Summer 2018 was a season of scandals in Latin America.
Argentine headlines in August were dominated by revelations from the “notebook” scandal, which revealed years of bribes hand-delivered from private corporations to the residences of former-presidents Néstor and Cristina Fernéndez de Kirchner. Meanwhile in Brazil, the drama of the judiciary’s years-long corruption investigations continued to play out, as former president and then-presidential front-runner Luiz Inácio Lula da Silva spent the summer contesting his conviction on corruption and money-laundering charges. Most recently, Guatemalan President Jimmy Morales raised international alarms when he sent army tanks to the headquarters of the United Nations-backed Commission Against Impunity in Guatemala (CICIG), ending the anti-graft body’s mandate in dramatic fashion.

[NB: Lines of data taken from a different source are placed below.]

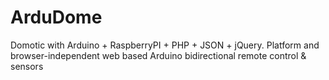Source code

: ArduDome
========

Domotic with Arduino + RaspberryPI + PHP + JSON + jQuery. Platform and browser-independent web based Arduino bidirectional remote control &amp; sensors
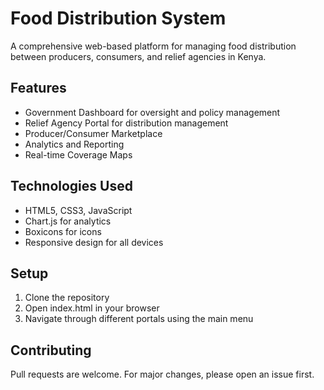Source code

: # Food Distribution System

A comprehensive web-based platform for managing food distribution between producers, consumers, and relief agencies in Kenya.

## Features

- Government Dashboard for oversight and policy management
- Relief Agency Portal for distribution management
- Producer/Consumer Marketplace
- Analytics and Reporting
- Real-time Coverage Maps

## Technologies Used

- HTML5, CSS3, JavaScript
- Chart.js for analytics
- Boxicons for icons
- Responsive design for all devices

## Setup

1. Clone the repository
2. Open index.html in your browser
3. Navigate through different portals using the main menu

## Contributing

Pull requests are welcome. For major changes, please open an issue first.
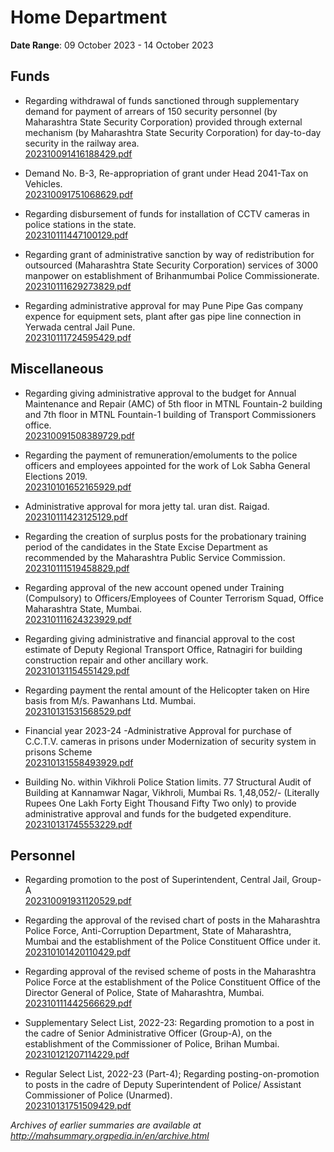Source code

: # Home Department

**Date Range**: 09 October 2023 - 14 October 2023


## Funds
- Regarding withdrawal of funds sanctioned through supplementary demand for payment of arrears of 150 security personnel (by Maharashtra State Security Corporation) provided through external mechanism (by Maharashtra State Security Corporation) for day-to-day security in the railway area.\
  [202310091416188429.pdf](https://gr.maharashtra.gov.in/Site/Upload/Government%20Resolutions/English/202310091416188429.pdf)

- Demand No. B-3, Re-appropriation of grant under Head 2041-Tax on Vehicles.\
  [202310091751068629.pdf](https://gr.maharashtra.gov.in/Site/Upload/Government%20Resolutions/English/202310091751068629.pdf)

- Regarding disbursement of funds for installation of CCTV cameras in police stations in the state.\
  [202310111447100129.pdf](https://gr.maharashtra.gov.in/Site/Upload/Government%20Resolutions/English/202310111447100129.pdf)

- Regarding grant of administrative sanction by way of redistribution for outsourced (Maharashtra State Security Corporation) services of 3000 manpower on establishment of Brihanmumbai Police Commissionerate.\
  [202310111629273829.pdf](https://gr.maharashtra.gov.in/Site/Upload/Government%20Resolutions/English/202310111629273829.pdf)

- Regarding administrative approval for may Pune Pipe Gas company expence for equipment sets, plant after gas pipe line connection in Yerwada central Jail Pune.\
  [202310111724595429.pdf](https://gr.maharashtra.gov.in/Site/Upload/Government%20Resolutions/English/202310111724595429.pdf)

## Miscellaneous
- Regarding giving administrative approval to the budget for Annual Maintenance and Repair (AMC) of 5th floor in MTNL Fountain-2 building and 7th floor in MTNL Fountain-1 building of Transport Commissioners office.\
  [202310091508389729.pdf](https://gr.maharashtra.gov.in/Site/Upload/Government%20Resolutions/English/202310091508389729.pdf)

- Regarding the payment of remuneration/emoluments to the police officers and employees appointed for the work of Lok Sabha General Elections 2019.\
  [202310101652165929.pdf](https://gr.maharashtra.gov.in/Site/Upload/Government%20Resolutions/English/202310101652165929.pdf)

- Administrative approval for mora jetty tal. uran dist. Raigad.\
  [202310111423125129.pdf](https://gr.maharashtra.gov.in/Site/Upload/Government%20Resolutions/English/202310111423125129.pdf)

- Regarding the creation of surplus posts for the probationary training period of the candidates in the State Excise Department as recommended by the Maharashtra Public Service Commission.\
  [202310111519458829.pdf](https://gr.maharashtra.gov.in/Site/Upload/Government%20Resolutions/English/202310111519458829.pdf)

- Regarding approval of the new account opened under Training (Compulsory) to Officers/Employees of Counter Terrorism Squad, Office Maharashtra State, Mumbai.\
  [202310111624323929.pdf](https://gr.maharashtra.gov.in/Site/Upload/Government%20Resolutions/English/202310111624323929.pdf)

- Regarding giving administrative and financial approval to the cost estimate of Deputy Regional Transport Office, Ratnagiri for building construction repair and other ancillary work.\
  [202310131154551429.pdf](https://gr.maharashtra.gov.in/Site/Upload/Government%20Resolutions/English/202310131154551429.pdf)

- Regarding payment the rental amount of the Helicopter taken on Hire basis from M/s. Pawanhans Ltd. Mumbai.\
  [202310131531568529.pdf](https://gr.maharashtra.gov.in/Site/Upload/Government%20Resolutions/English/202310131531568529.pdf)

- Financial year 2023-24 -Administrative Approval for purchase of C.C.T.V. cameras in prisons under Modernization of security system in prisons Scheme\
  [202310131558493929.pdf](https://gr.maharashtra.gov.in/Site/Upload/Government%20Resolutions/English/202310131558493929.pdf)

- Building No. within Vikhroli Police Station limits. 77 Structural Audit of Building at Kannamwar Nagar, Vikhroli, Mumbai Rs. 1,48,052/- (Literally Rupees One Lakh Forty Eight Thousand Fifty Two only) to provide administrative approval and funds for the budgeted expenditure.\
  [202310131745553229.pdf](https://gr.maharashtra.gov.in/Site/Upload/Government%20Resolutions/English/202310131745553229.pdf)

## Personnel
- Regarding promotion to the post of Superintendent, Central Jail, Group-A\
  [202310091931120529.pdf](https://gr.maharashtra.gov.in/Site/Upload/Government%20Resolutions/English/202310091931120529.pdf)

- Regarding the approval of the revised chart of posts in the Maharashtra Police Force, Anti-Corruption Department, State of Maharashtra, Mumbai and the establishment of the Police Constituent Office under it.\
  [202310101420110429.pdf](https://gr.maharashtra.gov.in/Site/Upload/Government%20Resolutions/English/202310101420110429.pdf)

- Regarding approval of the revised scheme of posts in the Maharashtra Police Force at the establishment of the Police Constituent Office of the Director General of Police, State of Maharashtra, Mumbai.\
  [202310111442566629.pdf](https://gr.maharashtra.gov.in/Site/Upload/Government%20Resolutions/English/202310111442566629.pdf)

- Supplementary Select List, 2022-23: Regarding promotion to a post in the cadre of Senior Administrative Officer (Group-A), on the establishment of the Commissioner of Police, Brihan Mumbai.\
  [202310121207114229.pdf](https://gr.maharashtra.gov.in/Site/Upload/Government%20Resolutions/English/202310121207114229.pdf)

- Regular Select List, 2022-23 (Part-4); Regarding posting-on-promotion to posts in the cadre of Deputy Superintendent of Police/ Assistant Commissioner of Police (Unarmed).\
  [202310131751509429.pdf](https://gr.maharashtra.gov.in/Site/Upload/Government%20Resolutions/English/202310131751509429.pdf)


*Archives of earlier summaries are available at http://mahsummary.orgpedia.in/en/archive.html*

But the streets of São Paulo, Buenos Aires, and Guatemala City are surprisingly quiet. While more than a million Brazilians took to the streets to protest corruption in 2016, and protests by thousands in Guatemala in favor of the CICIG in 2017 forced Morales to reverse an earlier decision to expel the commission, recent protests have been considerably smaller. Latin Americans, it seems, are growing tired of their countries’ never-ending stream of corruption scandals. This could spell disaster for the region’s anti-corruption crusaders.
Latin American countries have made notable strides in fighting corruption over the past few years. Changes to the region’s legal systems have made the judicial system more transparent, and new corruption fighting tools, like plea deals and specific anti-corruption measures, have allowed prosecutors to go after corrupt officials and uncover cases of bribery like never before. These successes, however, represent a double-edged sword. As each new case helps illuminate the scale of corruption in Latin American politics, the resulting never-ending media coverage of corruption scandals is testing citizens’ patience and confidence.

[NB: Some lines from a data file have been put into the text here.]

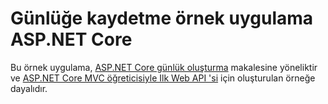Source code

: # <a name="aspnet-core-logging-sample-application"></a>Günlüğe kaydetme örnek uygulama ASP.NET Core

Bu örnek uygulama, [ASP.NET Core günlük oluşturma](https://docs.microsoft.com/aspnet/core/fundamentals/logging/index) makalesine yöneliktir ve [ASP.NET Core MVC öğreticisiyle Ilk Web API 'si](https://docs.microsoft.com/aspnet/core/tutorials/first-web-api) için oluşturulan örneğe dayalıdır.
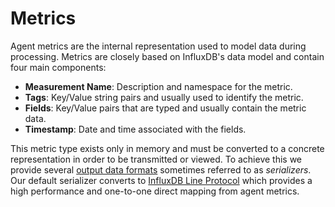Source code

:# Metrics

Agent metrics are the internal representation used to model data during
processing.  Metrics are closely based on InfluxDB's data model and contain
four main components:

- **Measurement Name**: Description and namespace for the metric.
- **Tags**: Key/Value string pairs and usually used to identify the
  metric.
- **Fields**: Key/Value pairs that are typed and usually contain the
  metric data.
- **Timestamp**: Date and time associated with the fields.

This metric type exists only in memory and must be converted to a concrete
representation in order to be transmitted or viewed.  To achieve this we
provide several [output data formats][] sometimes referred to as
*serializers*.  Our default serializer converts to [InfluxDB Line
Protocol][line protocol] which provides a high performance and one-to-one
direct mapping from agent metrics.

[output data formats]: /docs/DATA_FORMATS_OUTPUT.md
[line protocol]: /plugins/serializers/influx
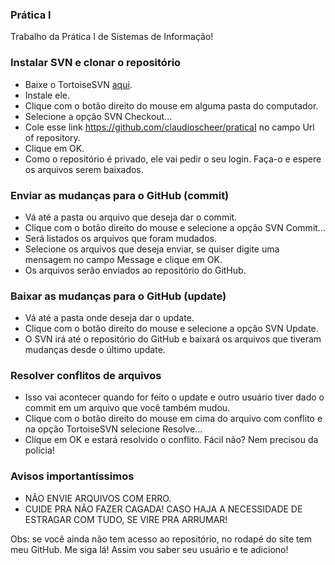 ### Prática I
Trabalho da Prática I de Sistemas de Informação!

### Instalar SVN e clonar o repositório
* Baixe o TortoiseSVN [aqui](https://tortoisesvn.net/downloads.html).
* Instale ele.
* Clique com o botão direito do mouse em alguma pasta do computador.
* Selecione a opção SVN Checkout...
* Cole esse link https://github.com/claudioscheer/praticaI no campo Url of repository.
* Clique em OK.
* Como o repositório é privado, ele vai pedir o seu login. Faça-o e espere os arquivos serem baixados.

### Enviar as mudanças para o GitHub (commit)
* Vá até a pasta ou arquivo que deseja dar o commit.
* Clique com o botão direito do mouse e selecione a opção SVN Commit...
* Será listados os arquivos que foram mudados.
* Selecione os arquivos que deseja enviar, se quiser digite uma mensagem no campo Message e clique em OK.
* Os arquivos serão enviados ao repositório do GitHub.

### Baixar as mudanças para o GitHub (update)
* Vá até a pasta onde deseja dar o update.
* Clique com o botão direito do mouse e selecione a opção SVN Update.
* O SVN irá até o repositório do GitHub e baixará os arquivos que tiveram mudanças desde o último update.

### Resolver conflitos de arquivos
* Isso vai acontecer quando for feito o update e outro usuário tiver dado o commit em um arquivo que você também mudou.
* Clique com o botão direito do mouse em cima do arquivo com conflito e na opção TortoiseSVN selecione Resolve...
* Clique em OK e estará resolvido o conflito. Fácil não? Nem precisou da polícia!

### Avisos importantíssimos
* NÃO ENVIE ARQUIVOS COM ERRO.
* CUIDE PRA NÃO FAZER CAGADA! CASO HAJA A NECESSIDADE DE ESTRAGAR COM TUDO, SE VIRE PRA ARRUMAR!

Obs: se você ainda não tem acesso ao repositório, no rodapé do site tem meu GitHub. Me siga lá! Assim vou saber seu usuário e te adiciono!
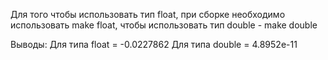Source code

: Для того чтобы использовать тип float, при сборке необходимо использовать make float, чтобы использовать тип double - make double

Выводы:
Для типа float = -0.0227862
Для типа double = 4.8952e-11

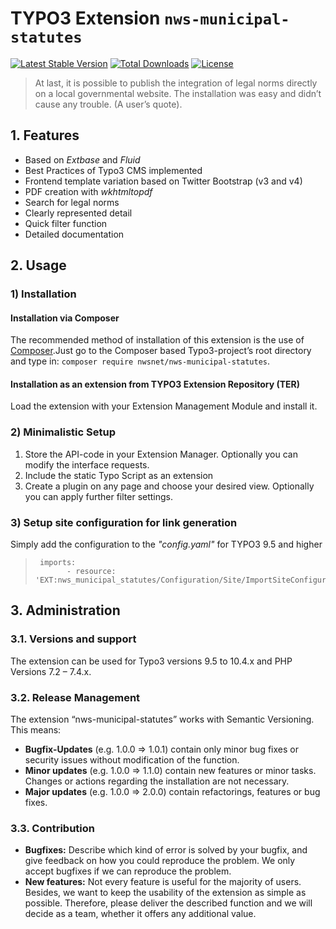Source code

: # TYPO3 Extension ``nws-municipal-statutes``

[![Latest Stable Version](https://poser.pugx.org/nwsnet/nws-municipal-statutes/v/stable)](https://packagist.org/packages/nwsnet/nws-municipal-statutes)
[![Total Downloads](https://poser.pugx.org/nwsnet/nws-municipal-statutes/downloads)](https://packagist.org/packages/nwsnet/nws-municipal-statutes)
[![License](https://poser.pugx.org/nwsnet/nws-municipal-statutes/license)](https://packagist.org/packages/nwsnet/nws-municipal-statutes)

> At last, it is possible to publish the integration of legal norms directly on a local governmental website. The installation was easy and didn’t cause any trouble. (A user’s quote).

## 1. Features

-	Based on _Extbase_ and _Fluid_
-	Best Practices of Typo3 CMS implemented
-	Frontend template variation based on Twitter Bootstrap (v3 and v4)
-	PDF creation with _wkhtmltopdf_
-	Search for legal norms
-	Clearly represented detail 
-	Quick filter function
-	Detailed documentation

## 2. Usage

### 1) Installation

#### Installation via Composer

The recommended method of installation of this extension is the use of  [Composer][1].Just go to the Composer based Typo3-project’s root directory and type in: `composer require nwsnet/nws-municipal-statutes`. 

#### Installation as an extension from TYPO3 Extension Repository (TER)

Load the extension with your Extension Management Module and install it.

### 2) Minimalistic Setup

1) Store the API-code in your Extension Manager. Optionally you can modify the interface requests.
2) Include the static Typo Script as an extension
3) Create a plugin on any page and choose your desired view. Optionally you can apply further filter settings.

### 3) Setup site configuration for link generation
Simply add the configuration to the _"config.yaml"_ for TYPO3 9.5 and higher
>      imports:
>            - resource: 'EXT:nws_municipal_statutes/Configuration/Site/ImportSiteConfiguration.yaml'


## 3. Administration

### 3.1. Versions and support

The extension can be used for Typo3 versions 9.5 to 10.4.x and PHP Versions 7.2 – 7.4.x.

### 3.2. Release Management

The extension “nws-municipal-statutes” works with Semantic Versioning. This means:
- **Bugfix-Updates** (e.g. 1.0.0 => 1.0.1) contain only minor bug fixes or security issues without modification of the function.
- **Minor updates** (e.g. 1.0.0 => 1.1.0) contain new features or minor tasks. Changes or actions regarding the installation are not necessary.
- **Major updates** (e.g. 1.0.0 => 2.0.0) contain refactorings, features or bug fixes.

### 3.3. Contribution

- **Bugfixes:** Describe which kind of error is solved by your bugfix, and give feedback on how you could reproduce the problem. We only accept bugfixes if we can reproduce the problem.
- **New features:** Not every feature is useful for the majority of users. Besides, we want to keep the usability of the extension as simple as possible. Therefore, please deliver the described function and we will decide as a team, whether it offers any additional value.


[1]: https://getcomposer.org/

The result is what sociologist Silvio Waisbord refers to as “scandal fatigue.” While the first revelations of corruption may mobilize the public to protest against official wrongdoing, subsequent coverage can actually foster apathy. Constant revelations of wrongdoing can create the perception among the public that misbehavior is the norm rather than an anomaly deserving of special punishment. Citizens become increasingly ambivalent, rather than outraged, at wrongdoings.
Take, for example, the case of Brazil. When Brazil’s federal prosecutors launched “Operation Car Wash,” an investigation into bribes paid by the country’s largest construction firm, Odebrecht, to governments across Latin America, in 2014, the ensuing scandals prompted millions of Brazilians to take to the streets to protest the rot uncovered in their political system. Public outrage and continued conversation forced the judiciary and the legislature to hold the accused accountable; as of August 2018, more than 200 politicians and business leaders have been convicted for bribery and money laundering.

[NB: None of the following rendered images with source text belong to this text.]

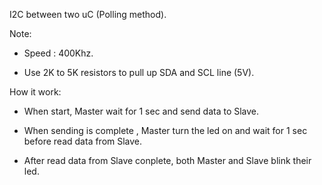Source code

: I2C between two uC (Polling method).

Note:
- Speed : 400Khz.

- Use 2K to 5K resistors to pull up SDA and SCL line (5V).

How it work:

- When start, Master wait for 1 sec and send data to Slave.

- When sending is complete , Master turn the led on and wait for 1 sec before read data from Slave.

- After read data from Slave conplete, both Master and Slave blink their led.
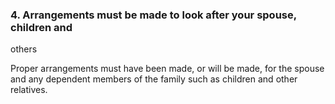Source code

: ###  4\. Arrangements must be made to look after your spouse, children and
others

Proper arrangements must have been made, or will be made, for the spouse and
any dependent members of the family such as children and other relatives.
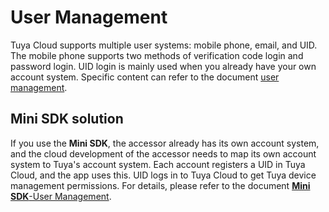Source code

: # User Management



Tuya Cloud supports multiple user systems: mobile phone, email, and UID. The mobile phone supports two methods of verification code login and password login. UID login is mainly used when you already have your own account system. Specific content can refer to the document [user management](https://tuyainc.github.io/tuyasmart_home_android_sdk_doc/en/resource/User.html).



## Mini SDK solution

If you use the **Mini SDK**, the accessor already has its own account system, and the cloud development of the accessor needs to map its own account system to Tuya's account system. Each account registers a UID in Tuya Cloud, and the app uses this. UID logs in to Tuya Cloud to get Tuya device management permissions. For details, please refer to the document [**Mini SDK**-User Management](https://docs.tuya.com/en/iot/open-api/api-list/api/user-management).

But after four years of non-stop media coverage of corruption by local and national politicians, Brazilians seem too tired to care about the misdeeds of officials that they have long assumed to be corrupt anyway. Although most international media has covered Lula’s conviction as a main story of the country’s 2018 presidential election, polls show that ordinary Brazilians are more concerned about issues that affect their daily life, like violence, unemployment, and the economy.
This situation is not unique to Brazil. The “notebooks” scandal has already faded from Argentina’s front pages, and experts predict that the scandal will have little effect on the Kirchners’ party’s chances in the country’s 2019 presidential election.
The picture is not all bleak: in September 2018, Colombia’s new president, Iván Duque, joined the political opposition to promote a national referendum on anti-corruption reforms. While turnout was not high enough to enact any of the ballot measures as law, the mobilization of 11.6 million voters has given the referendum’s backers a strong mandate to push the reforms through Congress. Weeks later, Peru’s President Martin Vizcarra announced that he intends to hold a similar referendum. Even Brazilians can be heartened knowing that corruption scandals have spurred a new generation of candidates to run for office on the congressional level and face their country’s corrupt ruling class head-on.
But those fighting corruption in Latin America need the public to continue to push for anti-corruption legislation and hold their governments accountable. Tackling Latin America’s corruption problem will be a slow process; successes in other countries, like Georgia and Rwanda, took decades to achieve. Latin America is on the right track, but it can only stay on this path if its citizens don’t fall asleep at the wheel.